Text segment —

========================

Iraq Decides Against Oil-Supply Deal With China’s Zhenhua
(Bloomberg) -- Iraq has decided against signing an oil-supply deal with a Chinese state company that would’ve seen the cash-strapped Arab nation get about $2 billion upfront.
The contract has been “deferred until further notice,” Finance Minister Ali Allawi said in an interview, without giving more details.
Baghdad opted not to go ahead after oil prices rose in recent months, Oil Minister Ihsan Abdul Jabbar told BBC Arabic on Sunday.
Iraq, whose economy is reeling after last year’s crash in crude prices, in November asked oil traders to bid for a five-year supply deal. Baghdad proposed delivering 4 million barrels a month, or about 130,000 a day, with the buyer paying upfront for one year of supply.
China’s Zhenhua Oil Co., a subsidiary of defense contractor Norinco, won the bid, Bloomberg reported in December.

========================

Task list —
1 - Transcribe the stretch of the article on Iraq's oil deal from "Iraq, whose economy" through "year of supply.".
2 - In the article on Iraq's oil deal, condense the paragraph beginning "Iraq, whose economy is reeling" into a bulleted list that keeps its main facts.
3 - Write the next part of the article on Iraq's oil deal, picking up after its final sentence.

Exercise data —

========================

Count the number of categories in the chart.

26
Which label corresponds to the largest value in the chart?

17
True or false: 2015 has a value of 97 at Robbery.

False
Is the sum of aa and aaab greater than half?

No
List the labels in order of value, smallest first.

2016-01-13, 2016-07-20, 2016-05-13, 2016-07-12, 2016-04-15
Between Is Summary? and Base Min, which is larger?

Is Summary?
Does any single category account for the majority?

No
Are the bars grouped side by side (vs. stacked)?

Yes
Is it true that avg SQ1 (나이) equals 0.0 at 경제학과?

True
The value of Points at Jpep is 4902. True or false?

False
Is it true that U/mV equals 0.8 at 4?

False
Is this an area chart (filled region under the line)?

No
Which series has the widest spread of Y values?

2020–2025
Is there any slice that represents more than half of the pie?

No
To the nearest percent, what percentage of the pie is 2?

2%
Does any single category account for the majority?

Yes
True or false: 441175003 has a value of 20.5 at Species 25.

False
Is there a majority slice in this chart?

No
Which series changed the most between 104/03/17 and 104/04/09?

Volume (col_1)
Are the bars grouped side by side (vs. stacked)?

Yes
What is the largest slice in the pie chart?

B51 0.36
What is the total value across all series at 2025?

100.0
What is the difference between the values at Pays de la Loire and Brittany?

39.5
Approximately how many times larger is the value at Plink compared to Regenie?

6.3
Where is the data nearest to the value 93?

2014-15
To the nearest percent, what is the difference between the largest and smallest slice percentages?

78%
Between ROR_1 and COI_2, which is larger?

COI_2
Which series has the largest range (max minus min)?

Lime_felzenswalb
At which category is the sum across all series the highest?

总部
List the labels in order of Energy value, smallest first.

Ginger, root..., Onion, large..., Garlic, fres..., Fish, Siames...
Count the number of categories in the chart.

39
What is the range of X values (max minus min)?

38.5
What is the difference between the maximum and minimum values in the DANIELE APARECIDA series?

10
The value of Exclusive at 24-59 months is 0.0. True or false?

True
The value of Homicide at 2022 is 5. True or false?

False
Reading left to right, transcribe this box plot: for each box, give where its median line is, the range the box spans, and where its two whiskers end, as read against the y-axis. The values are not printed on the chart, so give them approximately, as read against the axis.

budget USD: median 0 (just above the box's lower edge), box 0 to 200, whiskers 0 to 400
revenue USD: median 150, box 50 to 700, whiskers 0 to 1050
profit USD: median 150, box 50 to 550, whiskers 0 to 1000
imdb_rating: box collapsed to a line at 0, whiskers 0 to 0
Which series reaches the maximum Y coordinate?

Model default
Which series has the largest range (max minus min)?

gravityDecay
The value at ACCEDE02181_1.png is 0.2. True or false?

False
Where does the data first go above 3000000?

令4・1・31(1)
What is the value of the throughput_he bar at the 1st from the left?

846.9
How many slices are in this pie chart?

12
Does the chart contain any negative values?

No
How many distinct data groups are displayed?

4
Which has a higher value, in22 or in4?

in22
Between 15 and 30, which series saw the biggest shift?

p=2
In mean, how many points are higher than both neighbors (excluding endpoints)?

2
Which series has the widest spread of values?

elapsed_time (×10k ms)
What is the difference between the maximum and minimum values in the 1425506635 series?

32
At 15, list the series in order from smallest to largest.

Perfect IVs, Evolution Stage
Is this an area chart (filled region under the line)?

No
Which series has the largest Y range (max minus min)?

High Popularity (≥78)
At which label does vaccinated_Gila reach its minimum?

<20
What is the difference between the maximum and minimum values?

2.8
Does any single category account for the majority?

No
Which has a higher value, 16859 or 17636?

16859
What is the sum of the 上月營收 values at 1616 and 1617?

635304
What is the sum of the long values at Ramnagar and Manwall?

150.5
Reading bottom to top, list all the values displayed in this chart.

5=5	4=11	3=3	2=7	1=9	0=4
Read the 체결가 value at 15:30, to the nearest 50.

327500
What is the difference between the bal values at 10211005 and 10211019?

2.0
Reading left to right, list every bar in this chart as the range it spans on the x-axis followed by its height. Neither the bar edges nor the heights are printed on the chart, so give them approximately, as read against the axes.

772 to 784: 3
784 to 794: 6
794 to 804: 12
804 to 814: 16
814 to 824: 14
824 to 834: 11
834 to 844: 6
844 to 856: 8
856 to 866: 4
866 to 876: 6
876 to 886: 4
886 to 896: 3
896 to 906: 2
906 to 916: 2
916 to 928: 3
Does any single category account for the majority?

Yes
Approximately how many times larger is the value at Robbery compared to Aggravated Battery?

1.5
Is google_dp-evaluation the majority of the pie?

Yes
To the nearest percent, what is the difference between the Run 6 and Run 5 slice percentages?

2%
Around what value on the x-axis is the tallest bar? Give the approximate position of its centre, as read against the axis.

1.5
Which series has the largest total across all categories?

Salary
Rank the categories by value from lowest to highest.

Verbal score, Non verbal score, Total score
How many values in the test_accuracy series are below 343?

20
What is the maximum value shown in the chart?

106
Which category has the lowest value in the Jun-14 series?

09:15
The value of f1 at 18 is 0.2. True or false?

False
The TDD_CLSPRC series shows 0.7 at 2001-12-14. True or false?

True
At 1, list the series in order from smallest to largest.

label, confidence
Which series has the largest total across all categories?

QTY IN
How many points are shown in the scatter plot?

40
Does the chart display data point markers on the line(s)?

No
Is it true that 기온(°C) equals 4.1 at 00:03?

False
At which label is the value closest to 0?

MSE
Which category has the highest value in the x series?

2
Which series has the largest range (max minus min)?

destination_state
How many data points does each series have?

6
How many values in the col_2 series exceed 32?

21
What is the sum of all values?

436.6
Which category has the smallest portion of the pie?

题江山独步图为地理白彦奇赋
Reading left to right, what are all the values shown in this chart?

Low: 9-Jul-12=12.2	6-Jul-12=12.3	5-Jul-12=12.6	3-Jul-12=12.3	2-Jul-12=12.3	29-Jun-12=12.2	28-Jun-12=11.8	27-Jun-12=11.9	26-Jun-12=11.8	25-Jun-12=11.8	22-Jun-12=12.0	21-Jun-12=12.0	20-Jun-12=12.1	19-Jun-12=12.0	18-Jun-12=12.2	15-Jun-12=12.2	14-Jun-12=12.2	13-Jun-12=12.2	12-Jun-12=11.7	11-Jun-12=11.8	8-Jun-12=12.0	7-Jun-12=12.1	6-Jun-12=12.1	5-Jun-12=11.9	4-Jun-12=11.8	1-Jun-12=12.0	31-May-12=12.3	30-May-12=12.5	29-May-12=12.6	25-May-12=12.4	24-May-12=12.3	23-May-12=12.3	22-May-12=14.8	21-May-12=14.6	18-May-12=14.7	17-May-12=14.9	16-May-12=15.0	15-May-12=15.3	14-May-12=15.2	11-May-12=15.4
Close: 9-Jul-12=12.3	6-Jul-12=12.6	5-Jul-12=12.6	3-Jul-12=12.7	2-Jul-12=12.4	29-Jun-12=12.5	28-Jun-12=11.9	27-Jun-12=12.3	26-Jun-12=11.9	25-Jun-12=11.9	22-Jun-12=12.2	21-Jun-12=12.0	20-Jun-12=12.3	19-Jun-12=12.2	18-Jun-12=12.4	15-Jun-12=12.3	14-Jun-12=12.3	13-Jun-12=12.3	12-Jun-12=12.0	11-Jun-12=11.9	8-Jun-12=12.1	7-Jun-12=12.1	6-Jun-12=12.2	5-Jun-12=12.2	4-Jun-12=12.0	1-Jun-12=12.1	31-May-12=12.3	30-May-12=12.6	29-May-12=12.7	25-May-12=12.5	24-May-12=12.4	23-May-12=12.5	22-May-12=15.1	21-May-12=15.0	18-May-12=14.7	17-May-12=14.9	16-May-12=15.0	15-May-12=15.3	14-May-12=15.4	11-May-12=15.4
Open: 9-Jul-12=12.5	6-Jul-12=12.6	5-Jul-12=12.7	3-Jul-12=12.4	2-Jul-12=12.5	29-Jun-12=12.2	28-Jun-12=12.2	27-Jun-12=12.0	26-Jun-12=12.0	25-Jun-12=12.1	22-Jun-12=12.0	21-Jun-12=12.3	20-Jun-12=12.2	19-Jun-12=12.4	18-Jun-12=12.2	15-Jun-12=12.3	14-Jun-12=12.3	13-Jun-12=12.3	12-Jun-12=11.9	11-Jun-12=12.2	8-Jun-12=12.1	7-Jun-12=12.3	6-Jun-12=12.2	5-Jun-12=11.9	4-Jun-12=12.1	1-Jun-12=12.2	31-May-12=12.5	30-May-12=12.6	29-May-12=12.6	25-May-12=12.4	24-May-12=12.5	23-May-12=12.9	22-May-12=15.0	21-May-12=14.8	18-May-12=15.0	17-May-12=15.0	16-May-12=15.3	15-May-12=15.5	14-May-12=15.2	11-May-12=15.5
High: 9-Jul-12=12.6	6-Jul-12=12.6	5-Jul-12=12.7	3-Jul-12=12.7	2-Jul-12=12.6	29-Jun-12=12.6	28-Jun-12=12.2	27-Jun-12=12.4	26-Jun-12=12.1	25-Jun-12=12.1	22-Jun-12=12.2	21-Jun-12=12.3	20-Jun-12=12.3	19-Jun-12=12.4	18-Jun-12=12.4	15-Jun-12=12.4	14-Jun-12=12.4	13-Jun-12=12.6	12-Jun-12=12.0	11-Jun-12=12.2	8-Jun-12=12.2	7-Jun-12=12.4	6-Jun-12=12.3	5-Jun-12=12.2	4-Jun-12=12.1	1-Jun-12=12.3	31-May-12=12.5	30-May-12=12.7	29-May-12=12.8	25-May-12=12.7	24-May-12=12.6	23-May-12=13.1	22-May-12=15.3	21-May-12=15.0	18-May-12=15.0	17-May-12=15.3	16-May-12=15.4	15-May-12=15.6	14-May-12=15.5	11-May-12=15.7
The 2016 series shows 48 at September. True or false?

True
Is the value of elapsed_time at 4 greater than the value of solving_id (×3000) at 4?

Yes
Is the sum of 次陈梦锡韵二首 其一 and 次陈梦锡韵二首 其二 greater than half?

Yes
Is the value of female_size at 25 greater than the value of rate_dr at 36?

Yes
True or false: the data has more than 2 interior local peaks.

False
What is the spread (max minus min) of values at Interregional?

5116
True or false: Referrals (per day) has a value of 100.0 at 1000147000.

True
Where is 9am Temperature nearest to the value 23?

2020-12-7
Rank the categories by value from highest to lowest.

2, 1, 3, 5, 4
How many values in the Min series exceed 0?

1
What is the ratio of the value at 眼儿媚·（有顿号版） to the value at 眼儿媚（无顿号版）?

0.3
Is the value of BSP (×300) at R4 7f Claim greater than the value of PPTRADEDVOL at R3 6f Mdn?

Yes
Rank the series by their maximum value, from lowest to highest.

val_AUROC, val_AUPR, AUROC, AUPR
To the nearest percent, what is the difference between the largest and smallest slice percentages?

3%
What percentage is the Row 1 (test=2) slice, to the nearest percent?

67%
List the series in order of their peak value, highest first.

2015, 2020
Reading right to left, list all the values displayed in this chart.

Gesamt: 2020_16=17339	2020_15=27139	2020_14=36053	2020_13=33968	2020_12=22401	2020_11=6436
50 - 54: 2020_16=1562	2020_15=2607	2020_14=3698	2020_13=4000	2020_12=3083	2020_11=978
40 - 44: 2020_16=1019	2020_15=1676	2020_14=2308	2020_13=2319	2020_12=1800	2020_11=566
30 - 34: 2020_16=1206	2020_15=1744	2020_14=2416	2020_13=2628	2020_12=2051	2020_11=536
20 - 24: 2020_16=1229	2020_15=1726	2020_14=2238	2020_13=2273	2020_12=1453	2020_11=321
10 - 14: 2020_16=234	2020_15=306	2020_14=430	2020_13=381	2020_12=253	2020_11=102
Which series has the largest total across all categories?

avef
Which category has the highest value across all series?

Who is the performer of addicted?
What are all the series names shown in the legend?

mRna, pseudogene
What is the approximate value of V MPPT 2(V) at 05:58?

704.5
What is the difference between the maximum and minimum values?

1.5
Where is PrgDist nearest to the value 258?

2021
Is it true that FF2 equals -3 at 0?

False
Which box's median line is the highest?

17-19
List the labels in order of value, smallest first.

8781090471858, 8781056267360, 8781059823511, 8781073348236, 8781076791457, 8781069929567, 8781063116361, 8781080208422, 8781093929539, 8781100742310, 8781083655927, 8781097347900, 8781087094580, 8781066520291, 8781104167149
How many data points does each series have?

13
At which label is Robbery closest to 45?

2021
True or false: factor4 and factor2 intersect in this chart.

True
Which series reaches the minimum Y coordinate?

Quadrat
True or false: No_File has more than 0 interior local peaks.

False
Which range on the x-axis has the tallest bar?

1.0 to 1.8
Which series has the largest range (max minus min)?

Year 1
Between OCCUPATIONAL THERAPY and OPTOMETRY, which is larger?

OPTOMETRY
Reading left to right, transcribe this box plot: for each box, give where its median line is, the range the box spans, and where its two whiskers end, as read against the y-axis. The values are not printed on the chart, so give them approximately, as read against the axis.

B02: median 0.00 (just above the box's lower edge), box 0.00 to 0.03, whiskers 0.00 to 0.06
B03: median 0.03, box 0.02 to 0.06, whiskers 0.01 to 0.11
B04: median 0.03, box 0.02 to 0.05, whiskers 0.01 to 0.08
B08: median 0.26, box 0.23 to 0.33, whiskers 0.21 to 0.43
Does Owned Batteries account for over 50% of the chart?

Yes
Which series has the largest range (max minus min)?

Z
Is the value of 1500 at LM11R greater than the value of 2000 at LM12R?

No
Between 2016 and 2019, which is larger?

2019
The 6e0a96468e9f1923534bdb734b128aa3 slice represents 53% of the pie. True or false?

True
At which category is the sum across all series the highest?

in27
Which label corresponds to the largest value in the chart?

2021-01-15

========================

Answers by item —
1 -
Iraq, whose economy is reeling after last year’s crash in crude prices, in November asked oil traders to bid for a five-year supply deal. Baghdad proposed delivering 4 million barrels a month, or about 130,000 a day, with the buyer paying upfront for one year of supply.

2 -
- Iraq's economy is reeling after last year's crash in crude prices.
- In November, Iraq asked oil traders to bid for a five-year supply deal.
- Baghdad proposed delivering 4 million barrels a month, about 130,000 a day.
- The buyer would pay upfront for one year of supply.

3 -
Prepayment deals are rare in the oil world and this was meant to improve Iraq’s financial situation. While the government is still struggling, its position has improved because oil prices have soared 65% since the start of November to around $64 a barrel, largely thanks to the roll-out of coronavirus vaccines.
OPEC’s second-biggest producer had wanted as much liquidity as possible in January and February this year and was concerned that oil prices wouldn’t exceed $40 a barrel, Jabbar said in his interview.
After prices stabilized, “we decided to freeze this attempt or option and we didn’t activate it,” BBC Arabic cited him as saying.
In an interview with the Iraq Oil Report earlier this month, Allawi said pre-payment oil deals were problematic because they required a sovereign guarantee.